Kasat Reskrim Polres Sekadau IPTU Zainal Abidin, mewakili Kapolres Sekadau AKBP Andhika Wiratama, mengatakan pengungkapan kasus bermula dari laporan hilangnya kabel grounding di beberapa gardu listrik di wilayah Kabupaten Sekadau.
Hasil penyelidikan mengarah kepada JI. Pada Kamis (17/7/2026) sekitar pukul 22.00 WIB, polisi mendatangi rumah pelaku di Desa Beringkai Raya, Kecamatan Sekadau Hilir. Dalam penggeledahan, petugas menemukan sejumlah peralatan yang diduga digunakan untuk melakukan pencurian.

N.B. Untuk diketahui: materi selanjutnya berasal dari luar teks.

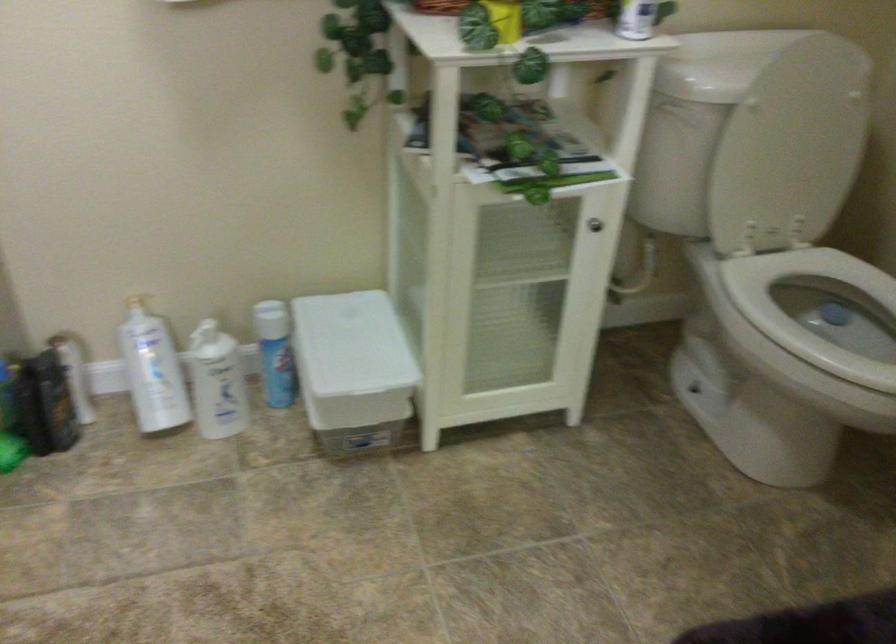
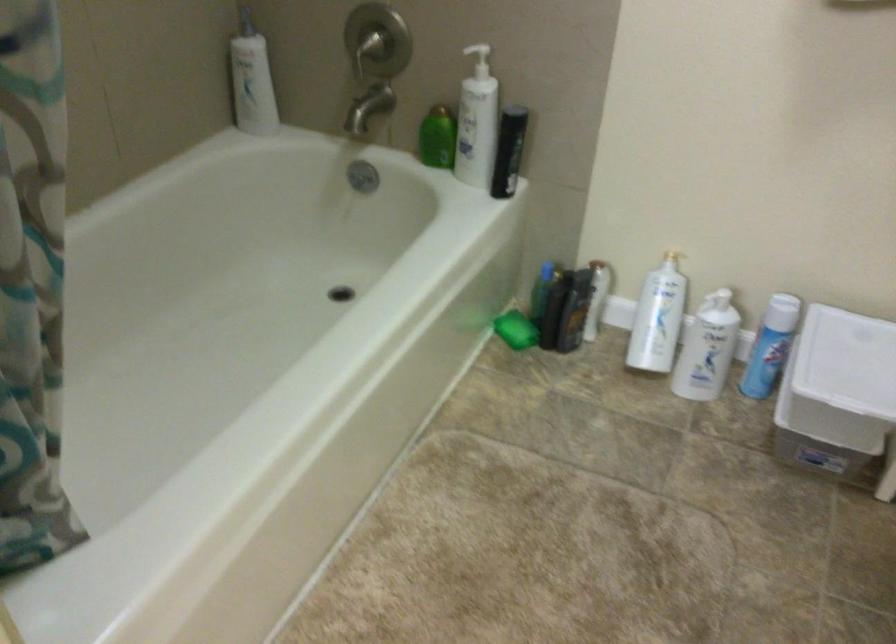
The point at (349, 346) is marked in the first image. Where is the corresponding point in the second image?

(847, 361)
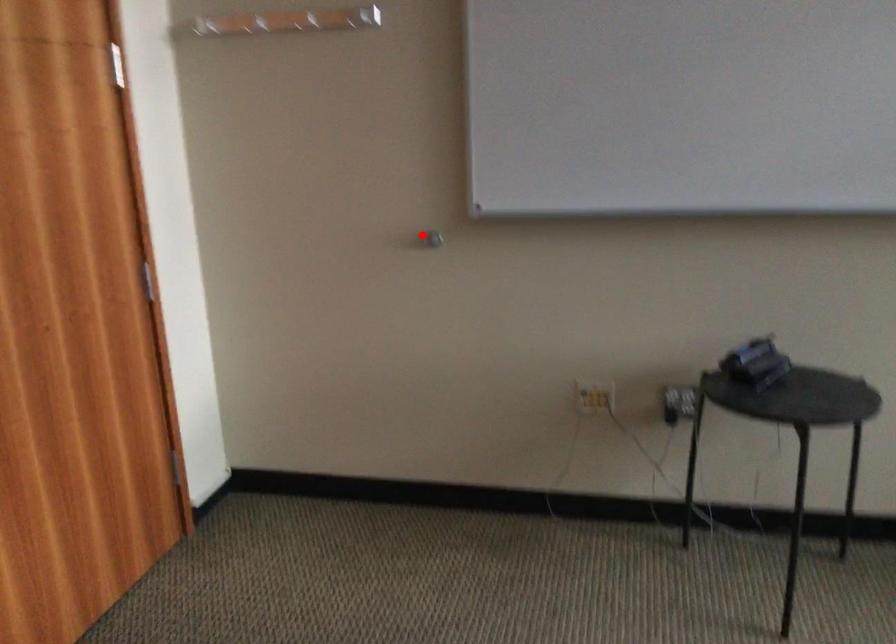
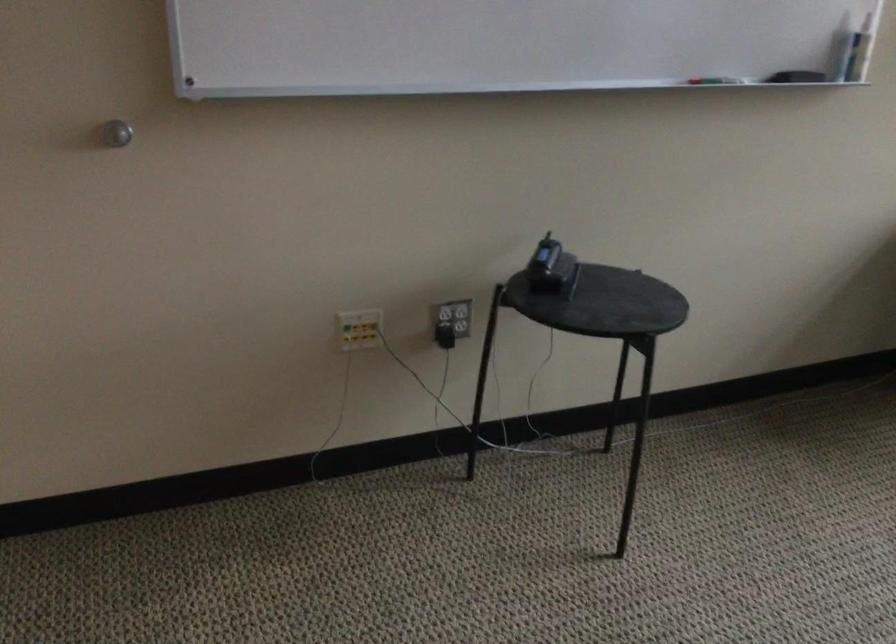
Question: I am providing you with two images of the same scene from different viewpoints. A red point is marked on the first image. At the location where the point appears in image 1, is it still visible in image 2?

Choices:
 (A) Yes
 (B) No

Answer: (A)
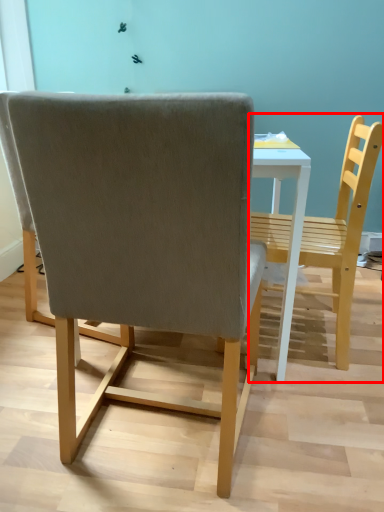
Question: In this image, where is chair (annotated by the red box) located relative to chair?

Choices:
 (A) left
 (B) right

Answer: (B)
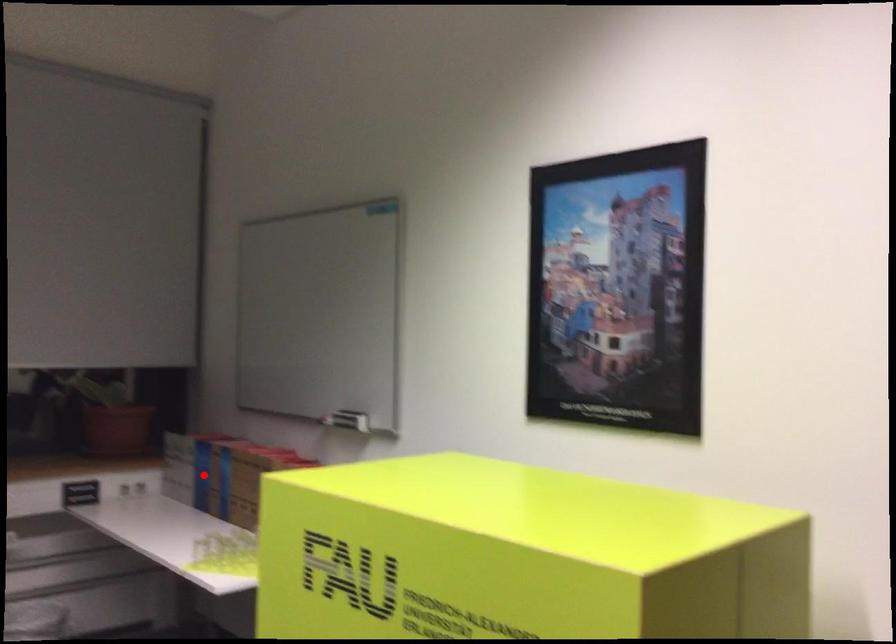
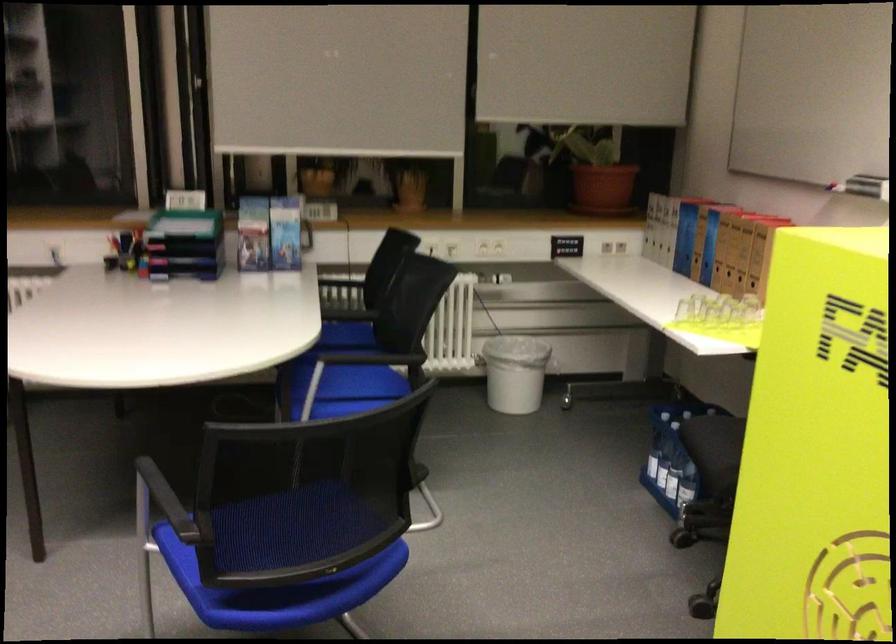
Find the pixel in the second image that matches the highlighted location in the first image.

(685, 238)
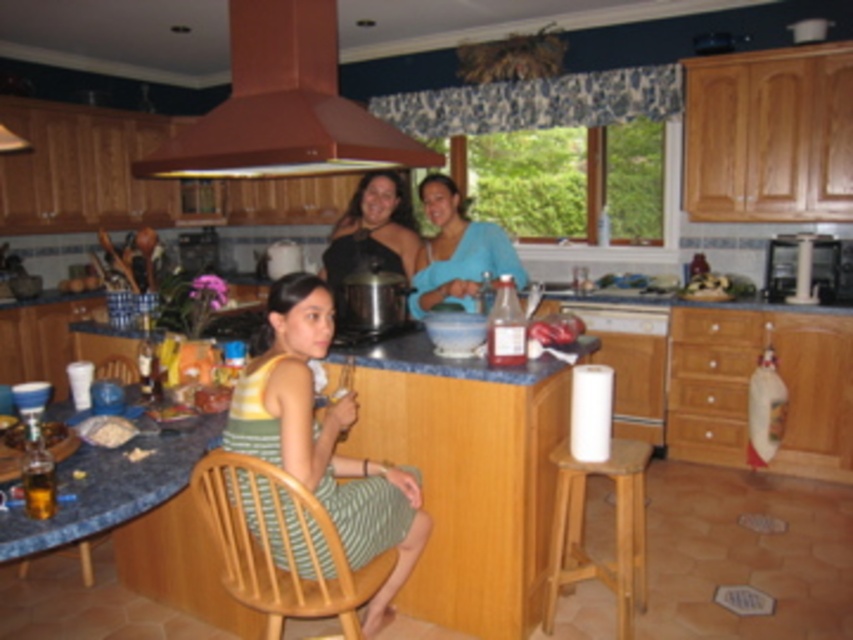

“Pelaku kemudian diamankan bersama barang bukti ke Polres Sekadau untuk menjalani pemeriksaan,” kata IPTU Zainal.
Dari hasil pemeriksaan, JI mengaku memanjat tiang gardu menggunakan harness panjat, lalu memotong kabel grounding dengan tang. Kabel tersebut kemudian digulung dan dijual kepada pengepul barang bekas.
Pengembangan penyidikan mengungkap JI melakukan aksi pencurian di lima gardu listrik. Dua gardu berada di Jalan Poros Menawai, Kecamatan Belitang Hilir, sedangkan tiga lainnya berada di Jalan Poros Sungai Akar, Jalan Poros Simpang Empat Kayu Lapis, dan Jalan Poros Simpang Empat Kayu Lapis Kilometer 13 di Kecamatan Sekadau Hilir.
Secara keseluruhan, pelaku mengaku mencuri 10 kabel grounding dengan hasil penjualan mencapai sekitar Rp3,135 juta.
Dalam kasus ini, polisi menyita sejumlah barang bukti berupa satu unit telepon genggam, tang potong, sepasang sepatu boots, harness panjat, obeng, dan kunci pas yang diduga digunakan saat beraksi.
Atas perbuatannya, JI dijerat Pasal 476 Kitab Undang-Undang Hukum Pidana (KUHP) dan kini ditahan di Rumah Tahanan Polres Sekadau untuk menjalani proses hukum.
IPTU Zainal mengingatkan bahwa pencurian fasilitas kelistrikan tidak hanya menyebabkan kerugian materiil, tetapi juga berpotensi mengganggu keandalan pasokan listrik dan membahayakan keselamatan masyarakat.
“Fasilitas kelistrikan merupakan aset vital yang harus dijaga bersama. Kami mengajak masyarakat untuk berperan aktif menjaga fasilitas umum dan segera melaporkan kepada kepolisian apabila mengetahui aktivitas mencurigakan di sekitar gardu maupun instalasi kelistrikan,” ujarnya.